An R-squared for logistic regression, packaged

This morning I checked Paul Allison's Statistical Horizons blog and found a post on R^2 measures for logistic regression. It introduced me to Tjur's R^2 by way of an example, which I repackaged below:

// Reference:

// program definition
capture prog drop tjur2
program tjur2, rclass

if !inlist(e(cmd),"logit","logistic") {
   di as err "Tjur's R-squared only works after logit or logistic."
   exit 498 // Thank you, Nick Cox.
tempname yhat
predict `yhat' if e(sample)
local y `e(depvar)'
quietly ttest `yhat', by(`y')
local r2logistic r(mu_2)-r(mu_1)
di "Tjur's R-squared " _col(20) %4.3f `r2logistic'
return local r2logistic `r2logistic'


// use case
use "", clear
logistic inlf kidslt6 age educ huswage city exper

I'm not sure yet if it's worth saving this program as ado/personal/t/tjur2.ado for my future logistic regression diagnostic needs, but I haven't posted anything Stata-related in too long, so there you have it.

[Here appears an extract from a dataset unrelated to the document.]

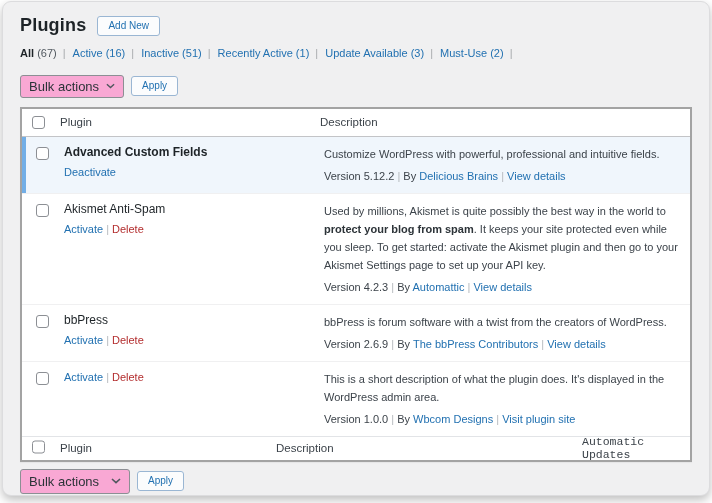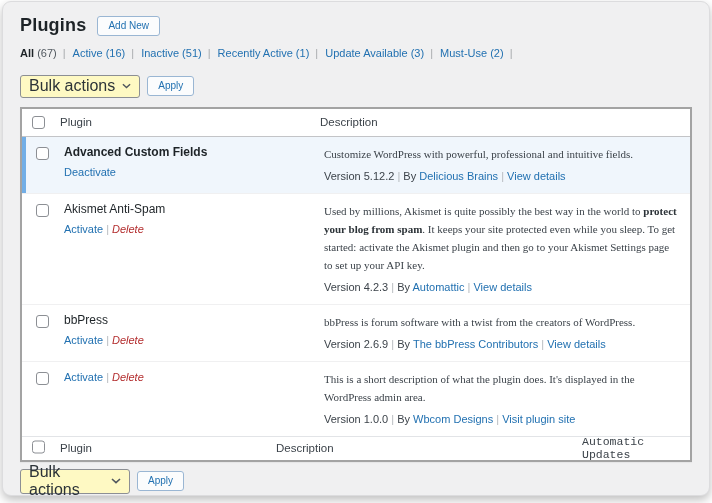"Bulk actions" .select { background: #fef9c3 -> #f9a8d4; font-size: 16px -> 13px }
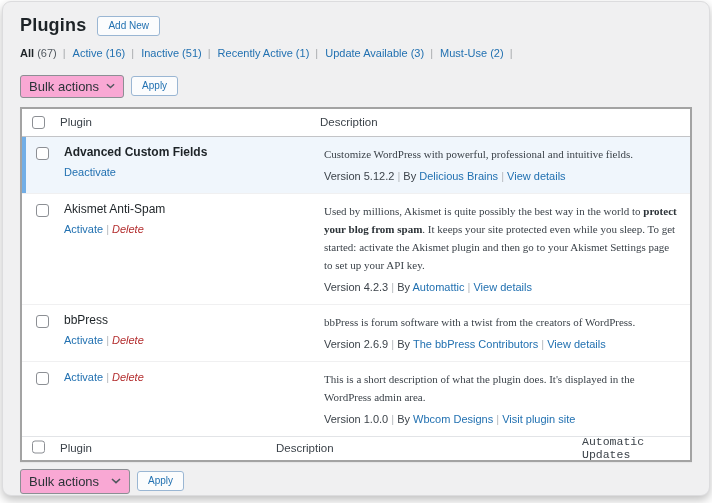"Customize WordPress with powerful," .pdesc { font-family: Liberation Serif, serif -> none }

3 Responses to “An R-squared for logistic regression, packaged”

  1. Nick Cox writes:


    Protect your program against misuse by ensuring an error message if the previous estimation command was not -logit- or -logistic-.

    Also, -word 2 of e(cmdline)- will fail to do what you what in the unlikely but possible case that the second word is a wildcard. It's safe to use -e(depvar)- instead.

    None of these measures should be taken too seriously, but I like the measure advocated by Zheng, B. and A. Agresti. 2000. Summarizing the predictive power of a generalized linear model. Statistics in Medicine 19: 1771-1781. There is a Stata implementation in -glmcorr- (SSC).

  2. Gabi Huiber writes:

    Done. Thank you also for the pointer to the Zheng and Agresti article.

  3. Nick Cox writes:

    For completeness, on error the return code should not be zero. -exit 498- is one possibility or you can look through the list of error messages in [P] for the most suitable code.